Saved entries

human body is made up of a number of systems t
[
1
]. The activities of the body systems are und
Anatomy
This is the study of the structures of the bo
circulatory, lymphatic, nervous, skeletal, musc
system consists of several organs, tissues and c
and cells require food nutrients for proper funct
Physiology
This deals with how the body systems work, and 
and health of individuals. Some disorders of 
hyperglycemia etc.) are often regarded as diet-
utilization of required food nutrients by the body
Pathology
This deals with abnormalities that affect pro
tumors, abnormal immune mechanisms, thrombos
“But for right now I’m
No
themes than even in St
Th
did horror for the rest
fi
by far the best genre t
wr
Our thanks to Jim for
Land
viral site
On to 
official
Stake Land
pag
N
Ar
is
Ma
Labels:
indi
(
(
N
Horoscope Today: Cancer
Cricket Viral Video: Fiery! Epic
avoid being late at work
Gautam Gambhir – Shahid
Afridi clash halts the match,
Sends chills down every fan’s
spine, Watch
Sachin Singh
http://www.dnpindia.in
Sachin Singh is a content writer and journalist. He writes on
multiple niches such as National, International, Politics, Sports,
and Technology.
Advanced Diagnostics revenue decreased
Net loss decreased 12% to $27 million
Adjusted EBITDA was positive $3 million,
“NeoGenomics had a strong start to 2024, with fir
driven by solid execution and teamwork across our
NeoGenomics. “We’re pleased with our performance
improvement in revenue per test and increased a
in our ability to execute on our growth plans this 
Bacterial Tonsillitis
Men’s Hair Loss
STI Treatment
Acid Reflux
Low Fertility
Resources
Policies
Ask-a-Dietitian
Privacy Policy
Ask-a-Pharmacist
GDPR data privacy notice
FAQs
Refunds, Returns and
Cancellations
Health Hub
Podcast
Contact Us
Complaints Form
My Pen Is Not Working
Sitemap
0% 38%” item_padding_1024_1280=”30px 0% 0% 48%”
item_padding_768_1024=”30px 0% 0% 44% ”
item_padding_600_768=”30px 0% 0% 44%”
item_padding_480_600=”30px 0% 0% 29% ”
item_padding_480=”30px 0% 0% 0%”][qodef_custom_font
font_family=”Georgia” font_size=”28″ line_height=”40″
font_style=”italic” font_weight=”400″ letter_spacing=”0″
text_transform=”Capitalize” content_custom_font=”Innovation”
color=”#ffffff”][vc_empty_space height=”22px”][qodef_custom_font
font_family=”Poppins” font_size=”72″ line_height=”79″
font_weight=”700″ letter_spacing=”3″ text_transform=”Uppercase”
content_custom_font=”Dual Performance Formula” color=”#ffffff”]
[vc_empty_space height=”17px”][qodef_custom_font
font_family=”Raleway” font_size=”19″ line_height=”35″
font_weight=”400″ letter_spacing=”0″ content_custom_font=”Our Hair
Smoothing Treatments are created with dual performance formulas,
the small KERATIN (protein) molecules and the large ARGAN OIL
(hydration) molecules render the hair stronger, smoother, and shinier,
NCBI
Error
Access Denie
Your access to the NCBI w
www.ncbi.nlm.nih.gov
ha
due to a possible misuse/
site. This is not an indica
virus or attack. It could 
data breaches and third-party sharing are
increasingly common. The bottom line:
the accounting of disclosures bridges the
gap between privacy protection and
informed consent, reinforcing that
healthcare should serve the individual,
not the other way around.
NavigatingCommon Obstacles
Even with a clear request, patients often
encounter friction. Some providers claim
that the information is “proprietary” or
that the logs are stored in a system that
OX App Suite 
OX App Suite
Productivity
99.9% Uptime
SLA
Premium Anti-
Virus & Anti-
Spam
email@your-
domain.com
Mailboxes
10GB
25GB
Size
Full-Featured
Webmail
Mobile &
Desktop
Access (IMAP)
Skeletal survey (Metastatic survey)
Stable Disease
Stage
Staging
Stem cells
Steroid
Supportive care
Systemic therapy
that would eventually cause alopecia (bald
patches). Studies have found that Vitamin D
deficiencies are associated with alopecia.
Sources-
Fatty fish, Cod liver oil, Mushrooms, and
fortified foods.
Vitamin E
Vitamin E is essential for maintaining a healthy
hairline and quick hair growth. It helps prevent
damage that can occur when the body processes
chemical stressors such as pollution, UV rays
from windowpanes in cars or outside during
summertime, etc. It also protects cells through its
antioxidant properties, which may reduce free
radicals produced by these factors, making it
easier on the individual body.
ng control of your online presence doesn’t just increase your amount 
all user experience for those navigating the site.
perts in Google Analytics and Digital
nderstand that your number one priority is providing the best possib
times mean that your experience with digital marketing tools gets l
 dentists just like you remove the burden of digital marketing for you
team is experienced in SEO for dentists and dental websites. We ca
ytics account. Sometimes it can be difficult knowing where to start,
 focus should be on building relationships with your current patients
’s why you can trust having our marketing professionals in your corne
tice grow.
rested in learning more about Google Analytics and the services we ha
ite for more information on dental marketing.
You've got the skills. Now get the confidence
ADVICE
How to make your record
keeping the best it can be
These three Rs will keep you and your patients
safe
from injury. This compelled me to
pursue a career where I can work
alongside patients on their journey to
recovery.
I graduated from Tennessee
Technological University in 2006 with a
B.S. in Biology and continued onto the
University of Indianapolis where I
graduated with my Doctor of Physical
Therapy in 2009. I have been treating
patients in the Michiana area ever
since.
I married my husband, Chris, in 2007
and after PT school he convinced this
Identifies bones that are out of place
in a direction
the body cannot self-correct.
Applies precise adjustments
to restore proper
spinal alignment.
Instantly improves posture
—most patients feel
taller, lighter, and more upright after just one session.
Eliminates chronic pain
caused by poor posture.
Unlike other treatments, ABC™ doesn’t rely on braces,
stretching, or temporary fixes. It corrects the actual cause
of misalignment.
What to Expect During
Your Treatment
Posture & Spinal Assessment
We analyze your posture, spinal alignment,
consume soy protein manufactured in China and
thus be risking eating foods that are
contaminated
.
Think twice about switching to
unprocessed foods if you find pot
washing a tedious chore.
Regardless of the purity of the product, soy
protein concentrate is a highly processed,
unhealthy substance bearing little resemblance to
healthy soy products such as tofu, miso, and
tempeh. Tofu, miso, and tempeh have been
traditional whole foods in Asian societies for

*What this task involves*
Exact copy required. Retype all of the entries word for word.

*Reply to the task*
human body is made up of a number of systems t
[
1
]. The activities of the body systems are und
Anatomy
This is the study of the structures of the bo
circulatory, lymphatic, nervous, skeletal, musc
system consists of several organs, tissues and c
and cells require food nutrients for proper funct
Physiology
This deals with how the body systems work, and 
and health of individuals. Some disorders of 
hyperglycemia etc.) are often regarded as diet-
utilization of required food nutrients by the body
Pathology
This deals with abnormalities that affect pro
tumors, abnormal immune mechanisms, thrombos
“But for right now I’m
No
themes than even in St
Th
did horror for the rest
fi
by far the best genre t
wr
Our thanks to Jim for
Land
viral site
On to 
official
Stake Land
pag
N
Ar
is
Ma
Labels:
indi
(
(
N
Horoscope Today: Cancer
Cricket Viral Video: Fiery! Epic
avoid being late at work
Gautam Gambhir – Shahid
Afridi clash halts the match,
Sends chills down every fan’s
spine, Watch
Sachin Singh
http://www.dnpindia.in
Sachin Singh is a content writer and journalist. He writes on
multiple niches such as National, International, Politics, Sports,
and Technology.
Advanced Diagnostics revenue decreased
Net loss decreased 12% to $27 million
Adjusted EBITDA was positive $3 million,
“NeoGenomics had a strong start to 2024, with fir
driven by solid execution and teamwork across our
NeoGenomics. “We’re pleased with our performance
improvement in revenue per test and increased a
in our ability to execute on our growth plans this 
Bacterial Tonsillitis
Men’s Hair Loss
STI Treatment
Acid Reflux
Low Fertility
Resources
Policies
Ask-a-Dietitian
Privacy Policy
Ask-a-Pharmacist
GDPR data privacy notice
FAQs
Refunds, Returns and
Cancellations
Health Hub
Podcast
Contact Us
Complaints Form
My Pen Is Not Working
Sitemap
0% 38%” item_padding_1024_1280=”30px 0% 0% 48%”
item_padding_768_1024=”30px 0% 0% 44% ”
item_padding_600_768=”30px 0% 0% 44%”
item_padding_480_600=”30px 0% 0% 29% ”
item_padding_480=”30px 0% 0% 0%”][qodef_custom_font
font_family=”Georgia” font_size=”28″ line_height=”40″
font_style=”italic” font_weight=”400″ letter_spacing=”0″
text_transform=”Capitalize” content_custom_font=”Innovation”
color=”#ffffff”][vc_empty_space height=”22px”][qodef_custom_font
font_family=”Poppins” font_size=”72″ line_height=”79″
font_weight=”700″ letter_spacing=”3″ text_transform=”Uppercase”
content_custom_font=”Dual Performance Formula” color=”#ffffff”]
[vc_empty_space height=”17px”][qodef_custom_font
font_family=”Raleway” font_size=”19″ line_height=”35″
font_weight=”400″ letter_spacing=”0″ content_custom_font=”Our Hair
Smoothing Treatments are created with dual performance formulas,
the small KERATIN (protein) molecules and the large ARGAN OIL
(hydration) molecules render the hair stronger, smoother, and shinier,
NCBI
Error
Access Denie
Your access to the NCBI w
www.ncbi.nlm.nih.gov
ha
due to a possible misuse/
site. This is not an indica
virus or attack. It could 
data breaches and third-party sharing are
increasingly common. The bottom line:
the accounting of disclosures bridges the
gap between privacy protection and
informed consent, reinforcing that
healthcare should serve the individual,
not the other way around.
NavigatingCommon Obstacles
Even with a clear request, patients often
encounter friction. Some providers claim
that the information is “proprietary” or
that the logs are stored in a system that
OX App Suite 
OX App Suite
Productivity
99.9% Uptime
SLA
Premium Anti-
Virus & Anti-
Spam
email@your-
domain.com
Mailboxes
10GB
25GB
Size
Full-Featured
Webmail
Mobile &
Desktop
Access (IMAP)
Skeletal survey (Metastatic survey)
Stable Disease
Stage
Staging
Stem cells
Steroid
Supportive care
Systemic therapy
that would eventually cause alopecia (bald
patches). Studies have found that Vitamin D
deficiencies are associated with alopecia.
Sources-
Fatty fish, Cod liver oil, Mushrooms, and
fortified foods.
Vitamin E
Vitamin E is essential for maintaining a healthy
hairline and quick hair growth. It helps prevent
damage that can occur when the body processes
chemical stressors such as pollution, UV rays
from windowpanes in cars or outside during
summertime, etc. It also protects cells through its
antioxidant properties, which may reduce free
radicals produced by these factors, making it
easier on the individual body.
ng control of your online presence doesn’t just increase your amount 
all user experience for those navigating the site.
perts in Google Analytics and Digital
nderstand that your number one priority is providing the best possib
times mean that your experience with digital marketing tools gets l
 dentists just like you remove the burden of digital marketing for you
team is experienced in SEO for dentists and dental websites. We ca
ytics account. Sometimes it can be difficult knowing where to start,
 focus should be on building relationships with your current patients
’s why you can trust having our marketing professionals in your corne
tice grow.
rested in learning more about Google Analytics and the services we ha
ite for more information on dental marketing.
You've got the skills. Now get the confidence
ADVICE
How to make your record
keeping the best it can be
These three Rs will keep you and your patients
safe
from injury. This compelled me to
pursue a career where I can work
alongside patients on their journey to
recovery.
I graduated from Tennessee
Technological University in 2006 with a
B.S. in Biology and continued onto the
University of Indianapolis where I
graduated with my Doctor of Physical
Therapy in 2009. I have been treating
patients in the Michiana area ever
since.
I married my husband, Chris, in 2007
and after PT school he convinced this
Identifies bones that are out of place
in a direction
the body cannot self-correct.
Applies precise adjustments
to restore proper
spinal alignment.
Instantly improves posture
—most patients feel
taller, lighter, and more upright after just one session.
Eliminates chronic pain
caused by poor posture.
Unlike other treatments, ABC™ doesn’t rely on braces,
stretching, or temporary fixes. It corrects the actual cause
of misalignment.
What to Expect During
Your Treatment
Posture & Spinal Assessment
We analyze your posture, spinal alignment,
consume soy protein manufactured in China and
thus be risking eating foods that are
contaminated
.
Think twice about switching to
unprocessed foods if you find pot
washing a tedious chore.
Regardless of the purity of the product, soy
protein concentrate is a highly processed,
unhealthy substance bearing little resemblance to
healthy soy products such as tofu, miso, and
tempeh. Tofu, miso, and tempeh have been
traditional whole foods in Asian societies for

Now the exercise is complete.